CREÓN: No quiero más muertes en esta casa. 

ANTÍGONA: Si llamas casa a esta cárcel que es sólo fachada de cornucopias y oropeles, bien podrías encontrar otra palabra que embelleciese en beneficio tuyo esa muerte mía que tan poco deseas. ¿Acaso temes que Tebas te culpe de mi ejecución? 

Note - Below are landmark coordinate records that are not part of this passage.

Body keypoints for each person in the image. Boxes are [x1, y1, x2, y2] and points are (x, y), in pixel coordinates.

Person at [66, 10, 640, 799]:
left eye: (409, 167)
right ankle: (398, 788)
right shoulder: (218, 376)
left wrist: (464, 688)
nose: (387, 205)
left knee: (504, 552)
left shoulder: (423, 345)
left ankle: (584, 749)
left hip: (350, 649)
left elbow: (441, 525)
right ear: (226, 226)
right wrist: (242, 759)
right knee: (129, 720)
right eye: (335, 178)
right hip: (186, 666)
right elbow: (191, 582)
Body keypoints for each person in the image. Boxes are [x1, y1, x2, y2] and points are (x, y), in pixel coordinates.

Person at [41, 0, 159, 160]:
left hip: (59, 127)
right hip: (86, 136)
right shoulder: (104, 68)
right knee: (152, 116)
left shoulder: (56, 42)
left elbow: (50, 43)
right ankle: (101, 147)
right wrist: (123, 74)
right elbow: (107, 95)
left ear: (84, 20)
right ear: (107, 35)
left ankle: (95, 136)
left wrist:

CREONTE (resignado): Conozco los corazones de los hombres, pero sigo el designio de los dioses. Y los dioses me han dicho que aquel que osara dar sepultura al traidor de Polinices habría de perecer bajo mi espada. Pero nunca pensé que tú serías su brazo ejecutor. Si apenas tienes veinte años. La edad perfecta para comenzar a vivir sin duda. Y está Hemón, que te ama, y tu hermana y tus otros primos. ¿No los sientes? ¿No oyes cómo te llaman, en medio de su sueño, invocando a los lares protectores para que velen por el tuyo, porque te creen dormida, ajena a las miserias que rodean el trono de Tebas? (amargo) ¡Cómo se tienen que estar divirtiendo los lacedemonios al ver que a sus antiguos rivales los divide un odio fraterno! No puedo más, Antígona. Y, sin embargo, no me es dado desobedecer a los dioses. 

ANTÍGONA: (aparentando frialdad) ¿Cuándo habré de morir? 

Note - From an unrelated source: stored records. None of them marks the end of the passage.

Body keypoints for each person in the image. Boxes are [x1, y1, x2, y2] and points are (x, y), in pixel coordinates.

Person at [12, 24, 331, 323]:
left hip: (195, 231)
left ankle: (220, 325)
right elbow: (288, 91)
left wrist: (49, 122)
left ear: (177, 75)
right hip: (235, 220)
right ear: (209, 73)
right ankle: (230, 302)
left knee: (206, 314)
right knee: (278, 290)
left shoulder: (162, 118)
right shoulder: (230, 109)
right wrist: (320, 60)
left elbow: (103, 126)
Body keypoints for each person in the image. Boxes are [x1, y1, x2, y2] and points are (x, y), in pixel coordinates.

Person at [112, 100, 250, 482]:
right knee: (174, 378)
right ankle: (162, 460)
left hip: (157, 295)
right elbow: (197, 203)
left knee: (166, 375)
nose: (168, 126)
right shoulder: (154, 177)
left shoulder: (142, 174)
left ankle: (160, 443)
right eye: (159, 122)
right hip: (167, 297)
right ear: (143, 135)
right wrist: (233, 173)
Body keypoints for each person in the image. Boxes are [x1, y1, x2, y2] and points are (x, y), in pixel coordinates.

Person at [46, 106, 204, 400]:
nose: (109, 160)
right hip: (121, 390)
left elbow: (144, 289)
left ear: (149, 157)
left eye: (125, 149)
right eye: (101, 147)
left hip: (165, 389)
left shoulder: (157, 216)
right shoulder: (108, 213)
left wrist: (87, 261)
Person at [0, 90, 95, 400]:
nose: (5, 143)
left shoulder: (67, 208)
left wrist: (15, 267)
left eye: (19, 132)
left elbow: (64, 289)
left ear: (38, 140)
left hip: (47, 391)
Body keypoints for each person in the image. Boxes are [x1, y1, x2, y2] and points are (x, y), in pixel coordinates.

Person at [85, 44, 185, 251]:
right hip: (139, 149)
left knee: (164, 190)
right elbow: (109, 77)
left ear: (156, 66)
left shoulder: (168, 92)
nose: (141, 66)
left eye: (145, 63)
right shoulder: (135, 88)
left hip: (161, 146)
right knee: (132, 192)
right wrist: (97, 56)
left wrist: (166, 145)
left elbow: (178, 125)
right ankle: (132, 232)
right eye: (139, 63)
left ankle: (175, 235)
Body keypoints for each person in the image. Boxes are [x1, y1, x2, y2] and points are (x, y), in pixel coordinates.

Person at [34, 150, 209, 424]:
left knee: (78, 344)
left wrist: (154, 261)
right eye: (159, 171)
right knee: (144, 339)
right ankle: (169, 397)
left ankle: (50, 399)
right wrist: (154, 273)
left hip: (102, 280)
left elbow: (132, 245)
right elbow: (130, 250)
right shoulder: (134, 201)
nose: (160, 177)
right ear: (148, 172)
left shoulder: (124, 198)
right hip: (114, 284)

CREONTE: (con voz ronca) La pitia ha revelado que antes de que cante el gallo por tercera vez. 

ANTÍGONA: Sea, pues. 

NARRADOR: Es día pleno. Antígona llora mientras Creonte se aleja, con la cabeza agachada, como si debatiera dentro de sí un grave asunto. Ella queda en medio de la pieza, inmóvil, con el peplo de seda negra marcando las cadencias de su silueta rectilínea. Las luces del palacio se apagan lentamente. Cae un tupido velo de niebla sobre las colinas que no deja ver el paisaje. Se cierra el telón.